Neu im Kino: «Les invasions barbares»Vater und Freund nimmt Abschied

Satire mit Tiefgang: Der Film «Les invasions barbares» zeigt, dass die Unterschiede zwischen zwei Generationen eigentlich gar nicht so gross sind.

1986 landete der Kanadier Denys Arcand mit «Le déclin de l'empire américain» («Der Untergang des amerikanischen Imperiums» einen Welthit. 17 Jahre später doppelt er nun mit denselben Schauspielern von damals nach. Und stellt sich die Frage, wie es mit der 68er-Generation und ihrem Nachwuchs wohl weitergeht.

Sozialist Rémy (erneut Rémy Girard) liegt unheilbar krank im Bett. Bald wird er sterben. Sein Sohn Sébastien – ein erfolgreicher Business-Mann – versucht, die «letzte Meile» für seinen Vater so angenehm wie möglich zu gestalten. Und so profitiert Rémy doch noch von den Auswirkungen der Marktwirtschaft: schönes Spitalzimmer, vornehmes Essen und – Heroin. Genau: Sébastien serviert seinem alten Herrn den Stoff quasi auf dem Silbertablett. Das Paradoxe: Eine Bekannte ist heroinsüchtig. Sie zeigt Rémy, der ihr Vater sein könnte, wie er die Droge einnehmen muss. Auch seine Ex-Frau, Freunde und Freundinnen besuchen den Mitfünfziger am Sterbebett.

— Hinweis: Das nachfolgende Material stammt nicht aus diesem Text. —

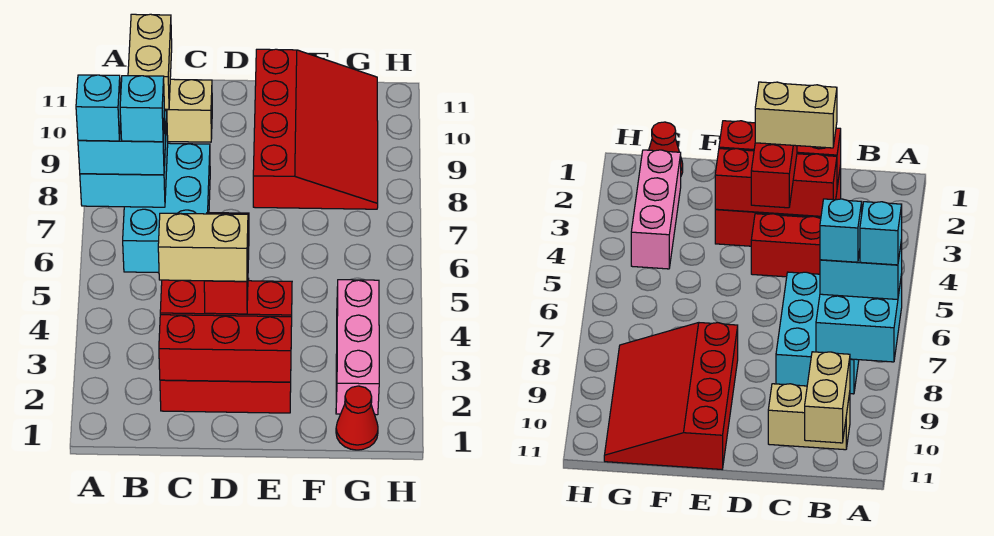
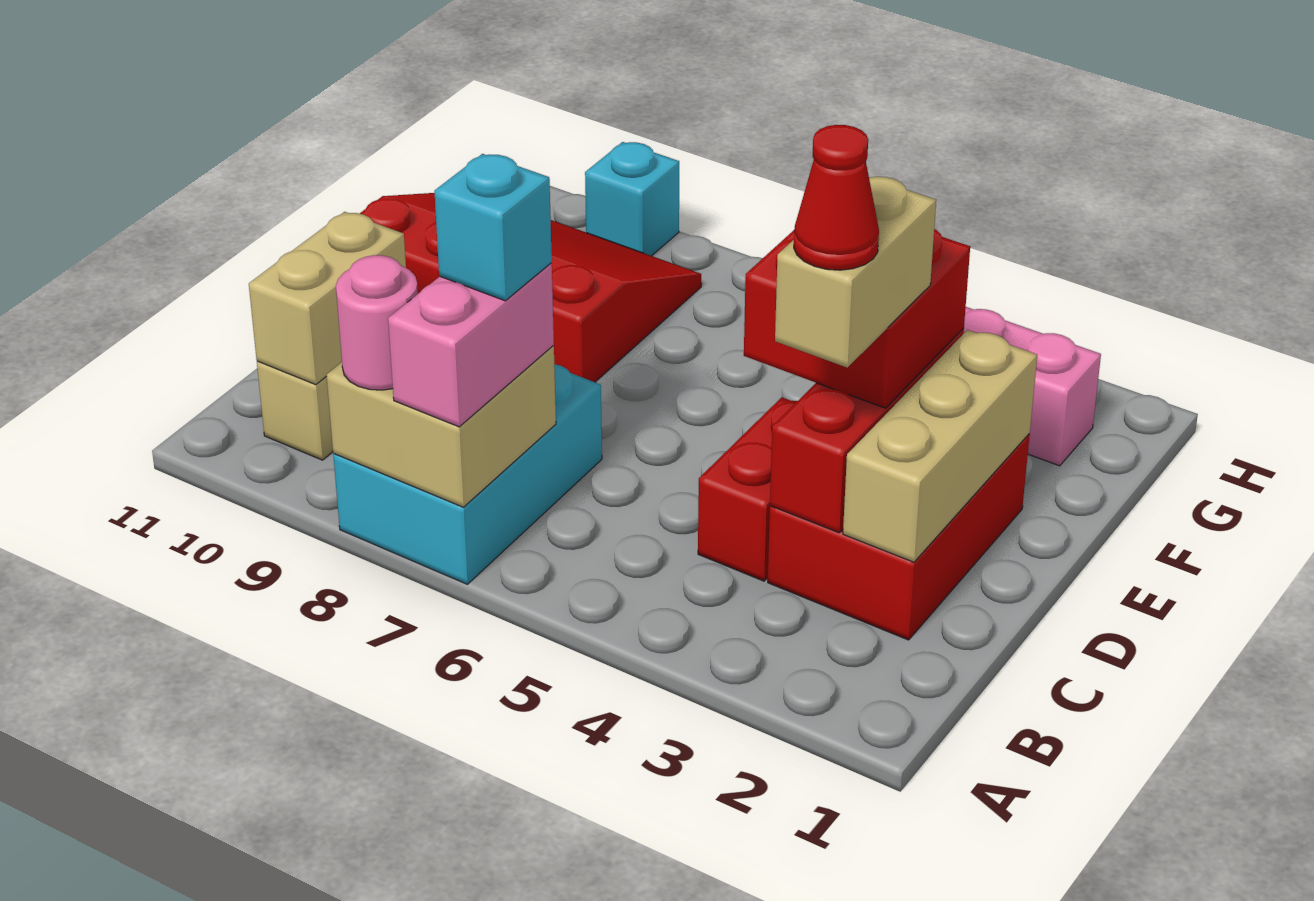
cyan 2x2 brick [80,111,168,207] -> tan 2x2 brick [327,346,556,507]
cyan 1x2 brick [78,111,165,175] -> pink 1x2 brick [388,263,554,427]
cyan 1x1 brick [76,75,121,141] -> cyan 1x1 brick moved to [585,142,679,256]
none -> pink 1x1 round brick [336,255,418,390]
cyan 2x3 brick [123,143,210,273] -> cyan 2x3 brick turned to [333,364,602,584]
tan 1x2 brick [128,14,172,109] -> tan 1x2 brick turned to [249,212,406,385]
red 1x3 brick [159,315,292,382] -> tan 1x3 brick [843,330,1037,562]
red 1x2 brick [204,213,249,314] -> red 2x2 brick [744,229,970,408]
red 1x1 cone [336,386,378,450] -> red 1x1 cone moved to [794,125,879,270]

Das Satirische, manchmal auch Zynische, ist in «Les invasions barbares» in fast jeder Situation erkennbar. Dies ist das eine, das den Film so wunderbar liebenswürdig macht. Ein anderes ist die eindrückliche Behandlung der Schauspielerinnen und Schauspieler: Sie werden perfekt eingeführt, mit Gefühl überzeichnet und ebenso feinfühlig verabschiedet. Denys Arcand ist ein beeindruckend reifer Film gelungen.